Nisso também concordamos: parece muito mais fácil de encontrar uma narrativa autêntica através do método inside-out. O que isso significa, afinal? Significa que você começa a conceber a história por elementos como personagens, imersão em suas vidas, riqueza de detalhes do universo, questões temáticas e de subtexto, processos dinâmicos onde plot e tema se misturam, etc. No geral, pontos da história que, para muitos, ficam em um segundo processo, o de “preenchimento” da estrutura.


Nesse momento já é possível escutar diversos roteiristas afirmando o oposto, que “partem do tema, da trama, do argumento, do plot” e que isso funciona muito bem. Funciona sim, é claro. Como tudo na vida, não pedimos que o leitor tire qualquer coisa aqui como verdade universal, mas como uma oportunidade para um novo exercício. Um exercício de pensar sua história de dentro para fora.
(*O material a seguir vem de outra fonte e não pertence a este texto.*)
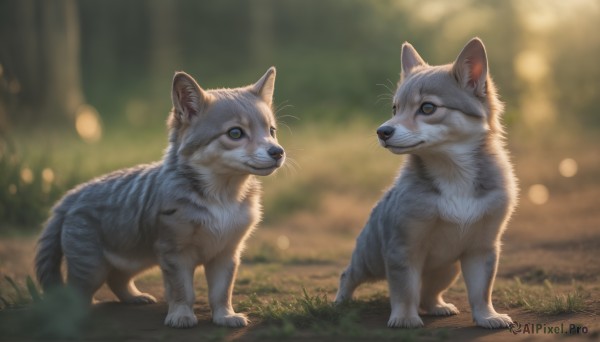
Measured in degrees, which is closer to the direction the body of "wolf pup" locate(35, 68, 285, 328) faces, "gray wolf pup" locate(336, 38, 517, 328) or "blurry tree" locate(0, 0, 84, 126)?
the gray wolf pup

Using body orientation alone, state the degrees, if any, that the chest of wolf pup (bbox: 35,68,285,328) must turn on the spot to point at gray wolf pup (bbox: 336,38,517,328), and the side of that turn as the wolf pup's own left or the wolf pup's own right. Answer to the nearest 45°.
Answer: approximately 45° to the wolf pup's own left

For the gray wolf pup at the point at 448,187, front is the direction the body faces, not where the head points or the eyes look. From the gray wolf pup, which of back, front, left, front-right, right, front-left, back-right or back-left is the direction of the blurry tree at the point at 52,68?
back

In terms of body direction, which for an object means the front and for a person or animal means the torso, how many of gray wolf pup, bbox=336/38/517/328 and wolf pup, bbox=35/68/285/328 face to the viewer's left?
0

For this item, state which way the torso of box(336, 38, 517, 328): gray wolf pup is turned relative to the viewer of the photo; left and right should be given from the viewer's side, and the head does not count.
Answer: facing the viewer and to the right of the viewer

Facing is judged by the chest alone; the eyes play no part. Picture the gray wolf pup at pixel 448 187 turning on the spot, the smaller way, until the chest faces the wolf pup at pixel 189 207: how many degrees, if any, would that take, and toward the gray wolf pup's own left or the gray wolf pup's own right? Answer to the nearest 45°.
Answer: approximately 135° to the gray wolf pup's own right

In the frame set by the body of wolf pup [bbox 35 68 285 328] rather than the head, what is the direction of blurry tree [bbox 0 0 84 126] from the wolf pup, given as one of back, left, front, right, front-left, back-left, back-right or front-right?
back-left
Histórias poderosas proporcionam a criação de um forte laço com seus personagens e questões internas: o que eles querem, o que eles têm a perder, o que eles têm a ganhar, de onde eles vieram, o significado emocional dessa jornada para eles, sua perspectiva única do mundo, entre outros tantos fatores.
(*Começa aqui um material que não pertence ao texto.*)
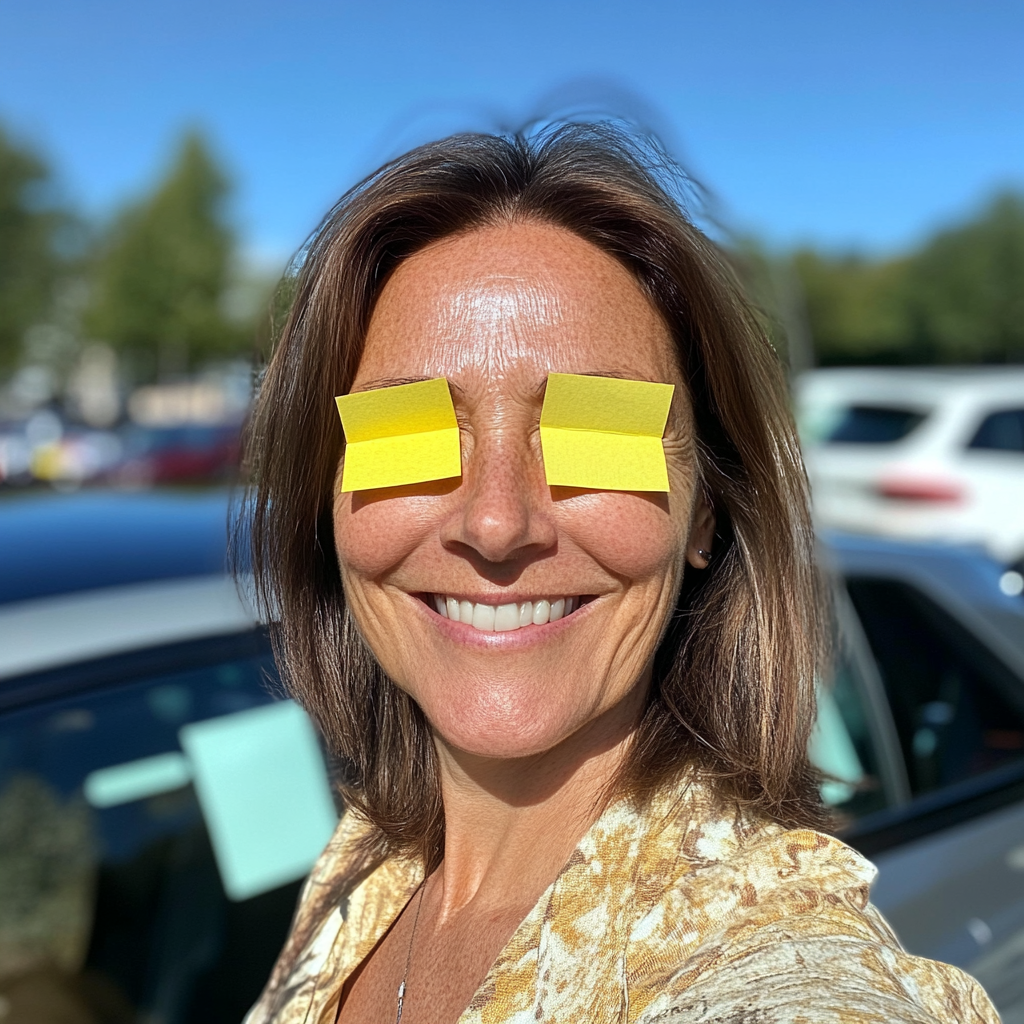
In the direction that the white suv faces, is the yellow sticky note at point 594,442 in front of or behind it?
behind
Partir de um universo temático autêntico e personagens com perspectivas fortes (não aqueles que apenas obedecem aos princípios do plot) pode revelar ao autor um universo amplo de riquezas narrativas, principalmente no campo do subtexto.


Uma proposta mais orgânica


Quer dizer que é preciso deixar as fórmulas de lado e desbravar o mundo da escrita sem qualquer referencial teórico? Não é bem isso. As fórmulas que constam em livros como aqueles citados anteriormente existem e são cultuadas, pois funcionam e foram baseadas em parâmetros observados e testados.


Para ficar claro o principal ponto a ser passado aqui, vale destacar a frase de Scott Myers:


“Aceite o fato de que a estrutura de uma história não é melhor servida através da aderência a uma fórmula de roteiro pré-estabelecida. No lugar disso, respeite a natureza orgânica da história deixando seus personagens mais envolventes”.

Leia os livros, entenda as fórmulas, use tudo aquilo que servir para a sua construção narrativa, mas não perca essa parte orgânica que envolve uma verdadeira imersão na vida das suas personagens. Uma coisa não deve excluir a outra.


Você terá, como resultado, uma coleção de personagens multidimensionais e cheios de questões poderosas para tocar os corações dos espectadores.